Reference is hereby made to Items 5-9 and 11 of page
2 of this Schedule, which Items are incorporate by reference herein.
Item 5. Ownership of Five Percent or Less of a Class
If this statement is being filed to report the fact that as of the date hereof the reporting person has ceased to be the beneficial owner of more than five percent of the class of securities, check the following o.
Not applicable.
Item 6. Ownership of More than Five Percent on Behalf of Another Person
A separate account managed by the Reporting Person ("SMA") has the right to receive or the power to direct the receipt of dividends from,
or the proceeds from the sale of 3,350,000 of the shares reported in Items 5-9 and 11 of page 2 of this Schedule less any fees due to the Reporting Person in its role as investment manager of the SMA. The SMA's economic interest is less than 5% of the subject securities reported on this Schedule.
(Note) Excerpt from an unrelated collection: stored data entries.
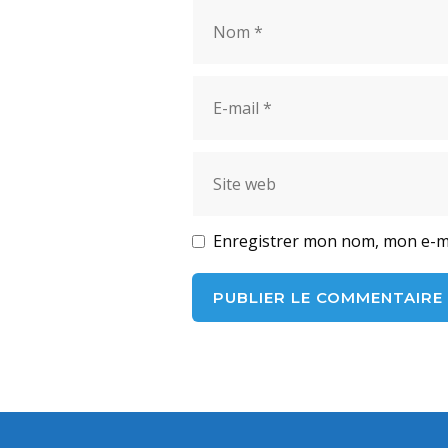
Nom
E-
mail
Site
web
Enregistrer mon nom, mon e-ma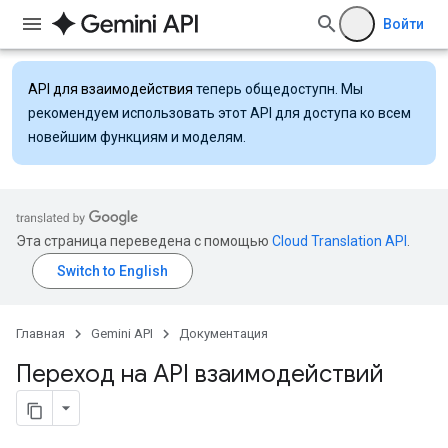
Войти
API для взаимодействия
теперь общедоступн. Мы
рекомендуем использовать этот API для доступа ко всем
новейшим функциям и моделям.
Эта страница переведена с помощью
Cloud Translation API
.
Главная
Gemini API
Документация
Переход на API взаимодействий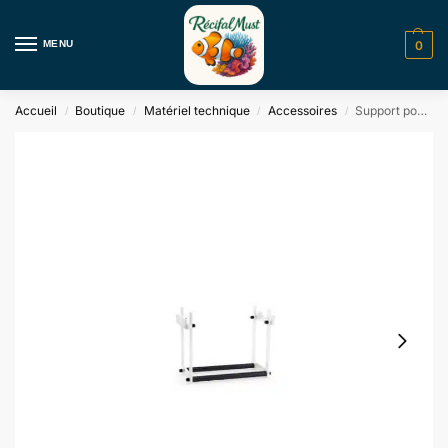
MENU
0
Accueil
Boutique
Matériel technique
Accessoires
Support pour RC300 Tropic Creation
/
/
/
/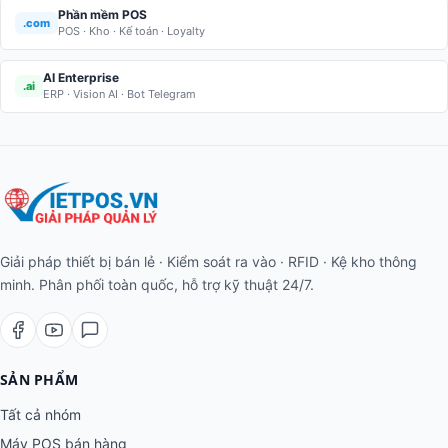
Phần mềm POS
.com
POS · Kho · Kế toán · Loyalty
AI Enterprise
.ai
ERP · Vision AI · Bot Telegram
Giải pháp thiết bị bán lẻ · Kiểm soát ra vào · RFID · Kệ kho thông
minh. Phân phối toàn quốc, hỗ trợ kỹ thuật 24/7.
SẢN PHẨM
Tất cả nhóm
Máy POS bán hàng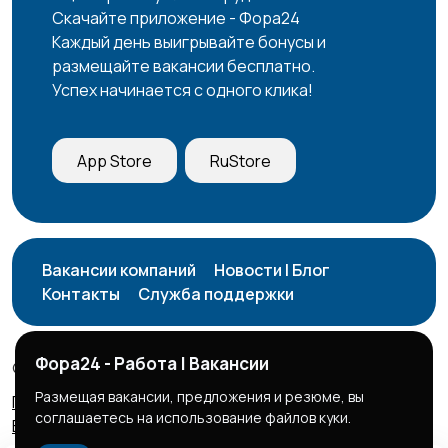
Скачайте приложение - Фора24
Каждый день выигрывайте бонусы и
размещайте вакансии бесплатно.
Успех начинается с одного клика!
Работа вахтой
Рестораны и
30
общепит
4
App Store
RuStore
Резюме
Сельское хозяйство
5
Вакансии компаний
Новости | Блог
Контакты
Служба поддержки
Служба по контракту
Спорт и красота
МО
11
Фора24 - Работа | Вакансии
© 2026 Фора24 | Вакансии
Размещая вакансии, предложения и резюме, вы
Правила сервиса
Политика конфиденциальности
соглашаетесь на использование файлов куки.
Бизнес тарифы
Безопасные сделки
Страхование
Строительство и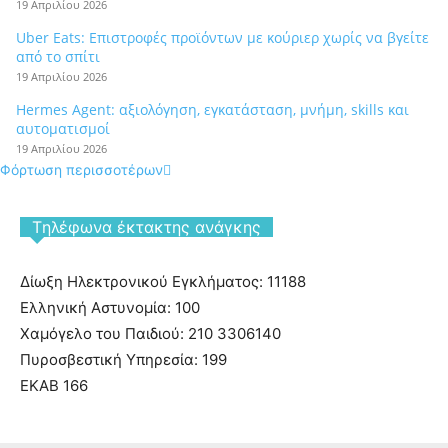
19 Απριλίου 2026
Uber Eats: Επιστροφές προϊόντων με κούριερ χωρίς να βγείτε
από το σπίτι
19 Απριλίου 2026
Hermes Agent: αξιολόγηση, εγκατάσταση, μνήμη, skills και
αυτοματισμοί
19 Απριλίου 2026
Φόρτωση περισσοτέρων
Tηλέφωνα έκτακτης ανάγκης
Δίωξη Ηλεκτρονικού Εγκλήματος: 11188
Ελληνική Αστυνομία: 100
Χαμόγελο του Παιδιού: 210 3306140
Πυροσβεστική Υπηρεσία: 199
ΕΚΑΒ 166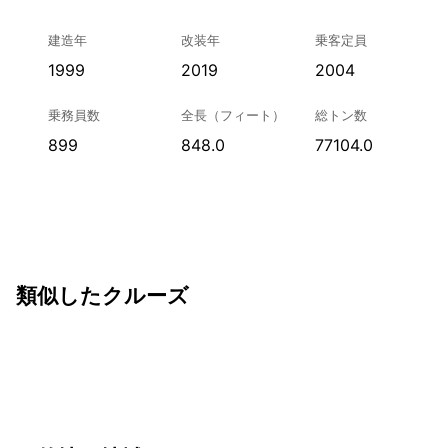
建造年
改装年
乗客定員
1999
2019
2004
乗務員数
全長（フィート）
総トン数
899
848.0
77104.0
類似したクルーズ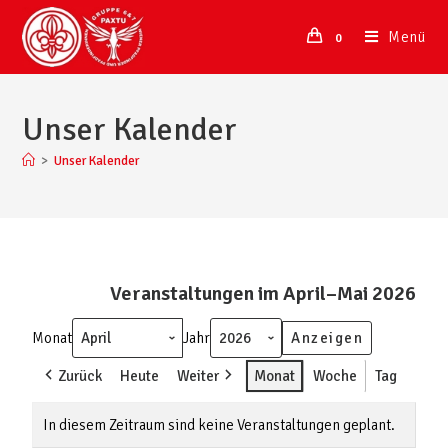
Menü
0
Unser Kalender
>
Unser Kalender
Veranstaltungen im April–Mai 2026
Monat
Jahr
Zurück
Heute
Weiter
Monat
Woche
Tag
In diesem Zeitraum sind keine Veranstaltungen geplant.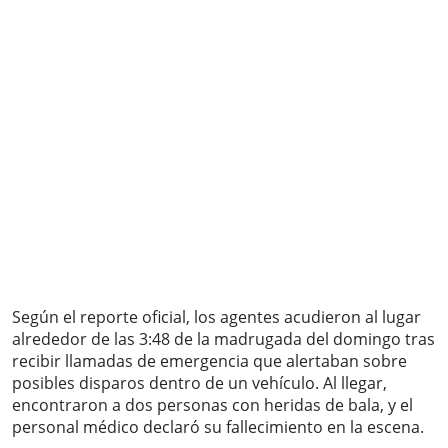
Según el reporte oficial, los agentes acudieron al lugar
alrededor de las 3:48 de la madrugada del domingo tras
recibir llamadas de emergencia que alertaban sobre
posibles disparos dentro de un vehículo. Al llegar,
encontraron a dos personas con heridas de bala, y el
personal médico declaró su fallecimiento en la escena.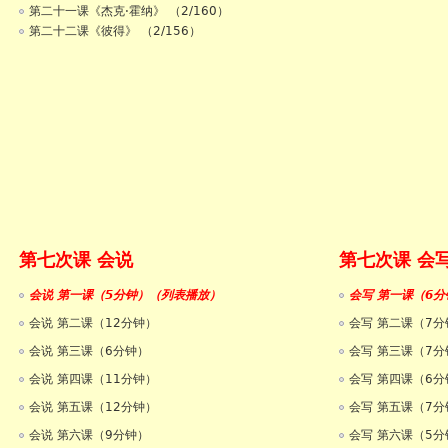
第二十一课《杰克·霍纳》 （2/160）
第二十二课《彼得》 （2/156）
第七次课 会说
第七次课 会
会说 第一课（5分钟）（列表播放）
会写 第一课（6分
会说 第二课（12分钟）
会写 第二课（7分
会说 第三课（6分钟）
会写 第三课（7分
会说 第四课（11分钟）
会写 第四课（6分
会说 第五课（12分钟）
会写 第五课（7分
会说 第六课（9分钟）
会写 第六课（5分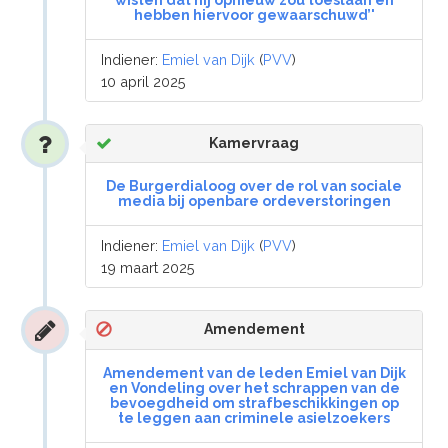
wisten dat hij opnieuw zou toeslaan en
hebben hiervoor gewaarschuwd’'
Indiener:
Emiel van Dijk
(
PVV
)
10 april 2025
Kamervraag
De Burgerdialoog over de rol van sociale
media bij openbare ordeverstoringen
Indiener:
Emiel van Dijk
(
PVV
)
19 maart 2025
Amendement
Amendement van de leden Emiel van Dijk
en Vondeling over het schrappen van de
bevoegdheid om strafbeschikkingen op
te leggen aan criminele asielzoekers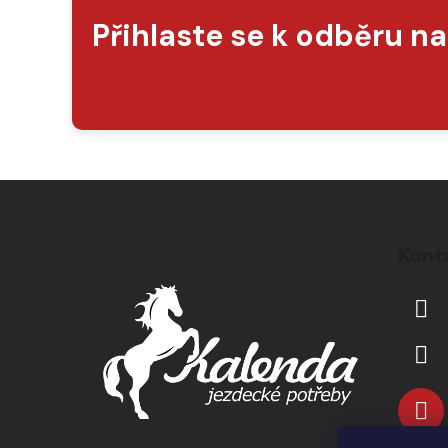
Přihlaste se k odběru n
Z
á
Kont
p
a
t
í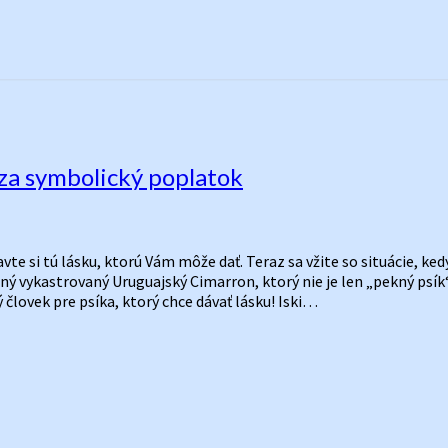
za symbolický poplatok
vte si tú lásku, ktorú Vám môže dať. Teraz sa vžite so situácie, ke
ný vykastrovaný Uruguajský Cimarron, ktorý nie je len „pekný psík“
 človek pre psíka, ktorý chce dávať lásku! Iski…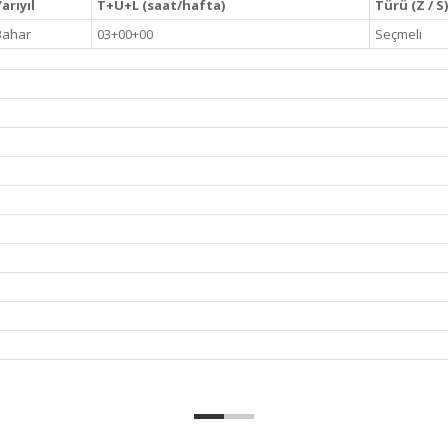
arıyıl
T+U+L (saat/hafta)
Türü (Z / S)
Bahar
03+00+00
Seçmeli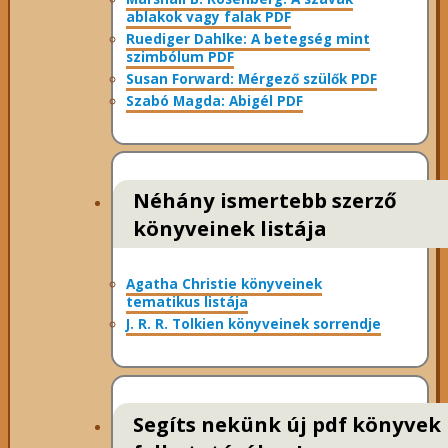
ablakok vagy falak PDF
Ruediger Dahlke: A betegség mint
szimbólum PDF
Susan Forward: Mérgező szülők PDF
Szabó Magda: Abigél PDF
Néhány ismertebb szerző
könyveinek listája
Agatha Christie könyveinek
tematikus listája
J. R. R. Tolkien könyveinek sorrendje
Segíts nekünk új pdf könyvek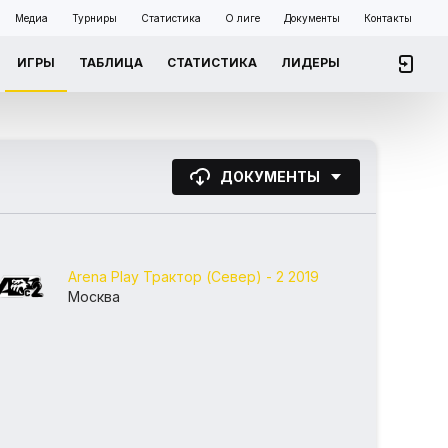
Медиа
Турниры
Статистика
О лиге
Документы
Контакты
ИГРЫ
ТАБЛИЦА
СТАТИСТИКА
ЛИДЕРЫ
ДОКУМЕНТЫ
Arena Play Трактор (Север) - 2 2019
Москва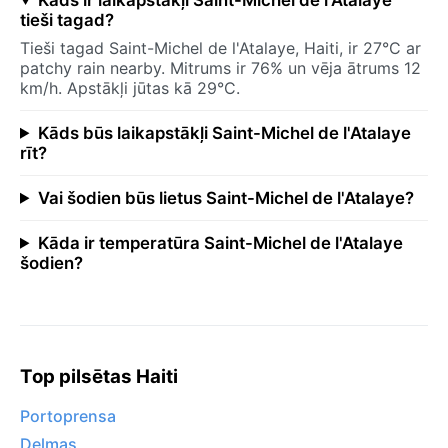
tieši tagad?
Tieši tagad Saint-Michel de l'Atalaye, Haiti, ir 27°C ar
patchy rain nearby. Mitrums ir 76% un vēja ātrums 12
km/h. Apstākļi jūtas kā 29°C.
Kāds būs laikapstākļi Saint-Michel de l'Atalaye
rīt?
Vai šodien būs lietus Saint-Michel de l'Atalaye?
Kāda ir temperatūra Saint-Michel de l'Atalaye
šodien?
Top pilsētas Haiti
Portoprensa
Delmas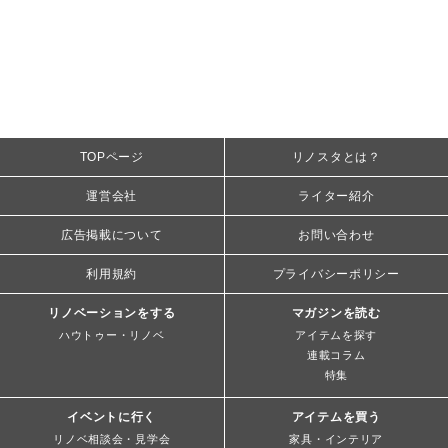
TOPページ
リノスタとは？
運営会社
ライター紹介
広告掲載について
お問い合わせ
利用規約
プライバシーポリシー
リノベーションをする
マガジンを読む
ハウトゥー・リノベ
アイテムを探す
連載コラム
特集
イベントに行く
アイテムを買う
リノベ相談会・見学会
家具・インテリア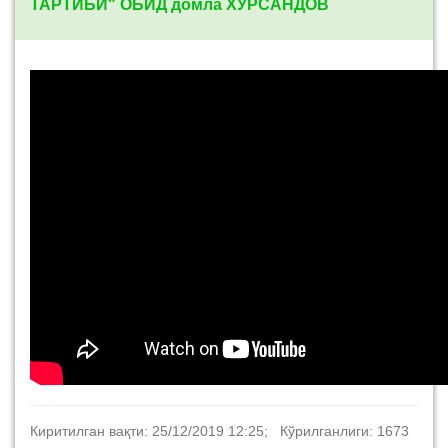
ТАРТИБИ" ОБИД домла ХУРСАНДОВ
Киритилган вақти: 25/12/2019 12:25; Кўрилганлиги: 1673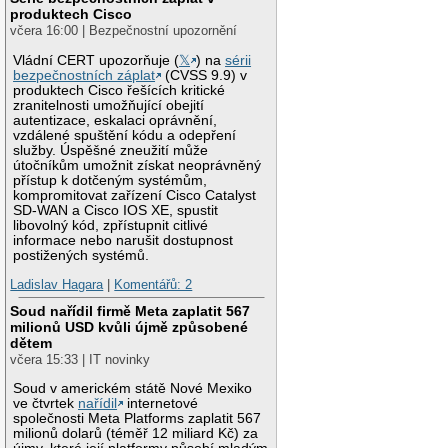
produktech Cisco
včera 16:00 | Bezpečnostní upozornění
Vládní CERT upozorňuje (
𝕏
) na
sérii
bezpečnostních záplat
(CVSS 9.9) v
produktech Cisco řešících kritické
zranitelnosti umožňující obejití
autentizace, eskalaci oprávnění,
vzdálené spuštění kódu a odepření
služby. Úspěšné zneužití může
útočníkům umožnit získat neoprávněný
přístup k dotčeným systémům,
kompromitovat zařízení Cisco Catalyst
SD-WAN a Cisco IOS XE, spustit
libovolný kód, zpřístupnit citlivé
informace nebo narušit dostupnost
postižených systémů.
Ladislav Hagara
|
Komentářů: 2
Soud nařídil firmě Meta zaplatit 567
milionů USD kvůli újmě způsobené
dětem
včera 15:33 | IT novinky
Soud v americkém státě Nové Mexiko
ve čtvrtek
nařídil
internetové
společnosti Meta Platforms zaplatit 567
milionů dolarů (téměř 12 miliard Kč) za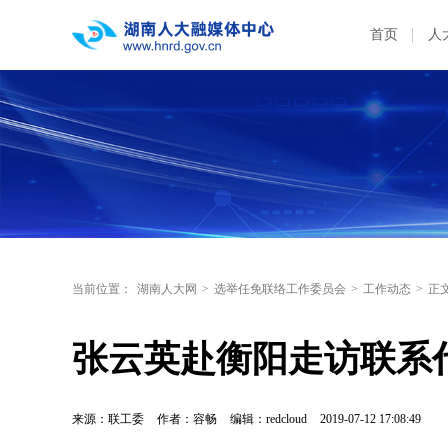
首页
人
当前位置：
湖南人大网
>
选举任免联络工作委员会
>
工作动态
>
正
张云英赴衡阳走访联系
来源：联工委
作者：容畅
编辑：redcloud
2019-07-12 17:08:49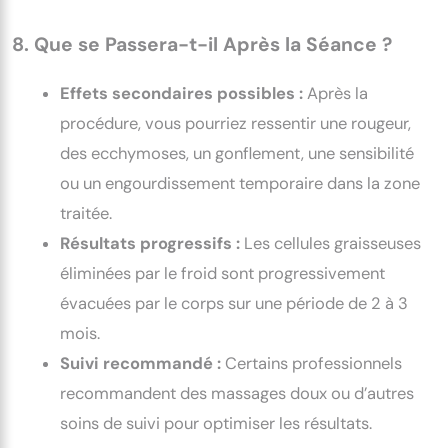
8. Que se Passera-t-il Après la Séance ?
Effets secondaires possibles :
Après la
procédure, vous pourriez ressentir une rougeur,
des ecchymoses, un gonflement, une sensibilité
ou un engourdissement temporaire dans la zone
traitée.
Résultats progressifs :
Les cellules graisseuses
éliminées par le froid sont progressivement
évacuées par le corps sur une période de 2 à 3
mois.
Suivi recommandé :
Certains professionnels
recommandent des massages doux ou d’autres
soins de suivi pour optimiser les résultats.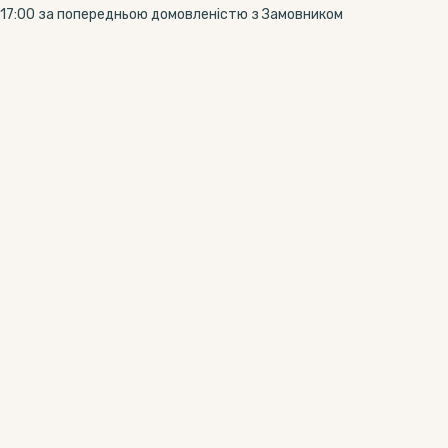
:00 до 17:00 за попередньою домовленістю з Замовником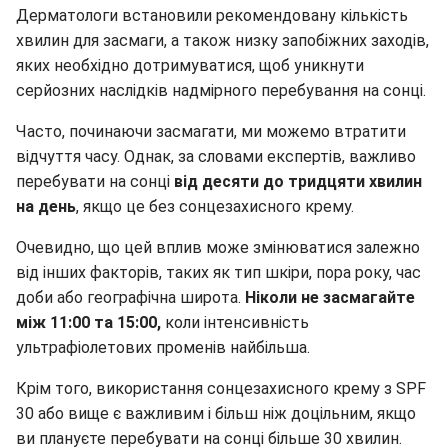
Дерматологи встановили рекомендовану кількість
хвилин для засмаги, а також низку запобіжних заходів,
яких необхідно дотримуватися, щоб уникнути
серйозних наслідків надмірного перебування на сонці.
Часто, починаючи засмагати, ми можемо втратити
відчуття часу. Однак, за словами експертів, важливо
перебувати на сонці
від десяти до тридцяти хвилин
на день
, якщо це без сонцезахисного крему.
Очевидно, що цей вплив може змінюватися залежно
від інших факторів, таких як тип шкіри, пора року, час
доби або географічна широта.
Ніколи не засмагайте
між 11:00 та 15:00,
коли інтенсивність
ультрафіолетових променів найбільша.
Крім того, використання сонцезахисного крему з SPF
30 або вище є важливим і більш ніж доцільним, якщо
ви плануєте перебувати на сонці більше 30 хвилин.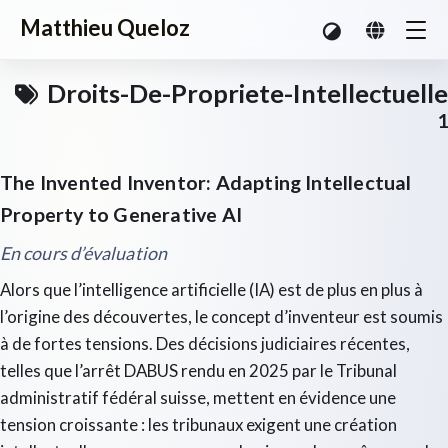
Matthieu Queloz
Droits-De-Propriete-Intellectuelle
1
The Invented Inventor: Adapting Intellectual
Property to Generative AI
En cours d’évaluation
Alors que l’intelligence artificielle (IA) est de plus en plus à
l’origine des découvertes, le concept d’inventeur est soumis
à de fortes tensions. Des décisions judiciaires récentes,
telles que l’arrêt DABUS rendu en 2025 par le Tribunal
administratif fédéral suisse, mettent en évidence une
tension croissante : les tribunaux exigent une création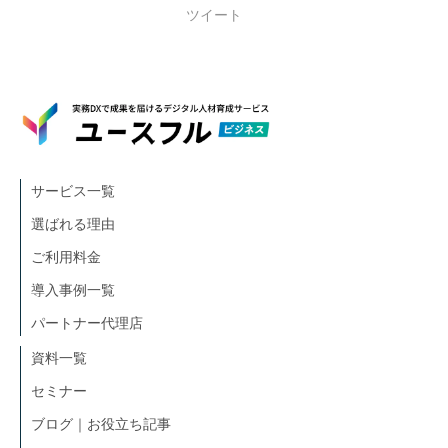
ツイート
サービス一覧
選ばれる理由
ご利用料金
導入事例一覧
パートナー代理店
資料一覧
セミナー
ブログ｜お役立ち記事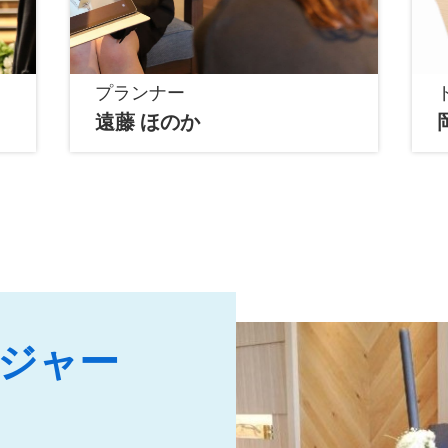
プランナー
遠藤 ほのか
ジャー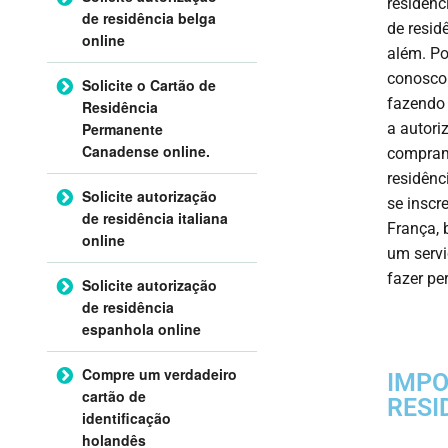
residênc
de residência belga
de resid
online
além. Po
conosco 
Solicite o Cartão de
fazendo 
Residência
Permanente
a autori
Canadense online.
compram
residênc
Solicite autorização
se inscr
de residência italiana
França, 
online
um servi
fazer pe
Solicite autorização
de residência
espanhola online
Compre um verdadeiro
IMPO
cartão de
RESI
identificação
holandês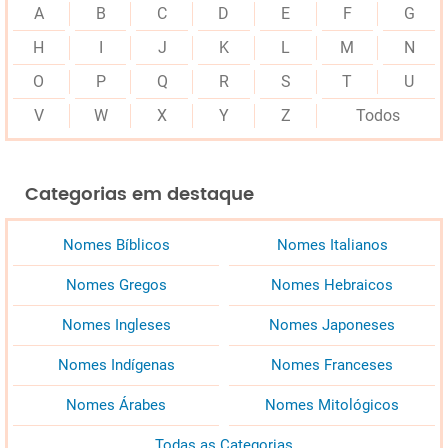
A
B
C
D
E
F
G
H
I
J
K
L
M
N
O
P
Q
R
S
T
U
V
W
X
Y
Z
Todos
Categorias em destaque
Nomes Bíblicos
Nomes Italianos
Nomes Gregos
Nomes Hebraicos
Nomes Ingleses
Nomes Japoneses
Nomes Indígenas
Nomes Franceses
Nomes Árabes
Nomes Mitológicos
Todas as Categorias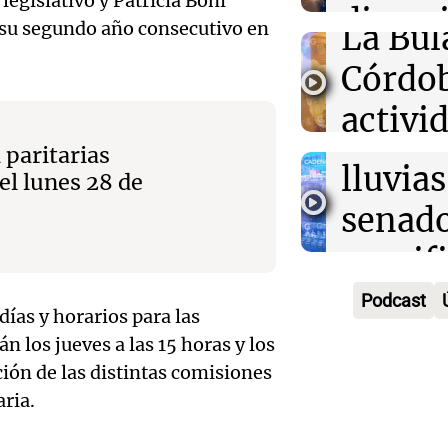
egislativo y Patricia Boni
Audio.
divers
Congreso A
o su segundo año consecutivo en
La Bul
Episodios
Galleg
campo
Córdo
enfren
Panorama F
Audio.
activi
Episodios
secuel
Mendo
horari
 paritarias
lluvias
el lunes 28 de
celebr
apertu
senad
apertu
Panorama F
manifi
Episodios
centro
oposic
Podcast
Penite
días y horarios para las
de tier
n los jueves a las 15 horas y los
Audio.
Park tr
Audio.
ción de las distintas comisiones
Panorama F
en Ros
años d
Episodios
aria.
Pedro
piden 
por fal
Item 7. Identification and Classification of the Subsidiary Which Acquired the Security Being Reported on By the Parent Holding Company or Control Person
Not applicable.
Item 8. Identification and Classification of Members of the Group
Not applicable
Item 9. Notice of Dissolution of Group
Not applicable.
Item
10. Certification
By signing below I certify that, to the best of my knowledge and belief, the securities referred to above were not acquired and are not held for the purpose of or with the effect of changing or influencing the control of the issuer of the securities and were not acquired and are not held in connection with or as a participant in any transaction having that purpose or effect.
SIGNATURE
After reasonable inquiry and to the best of its knowledge and belief, each of the undersigned certifies that the information set forth in this statement is true, complete and correct.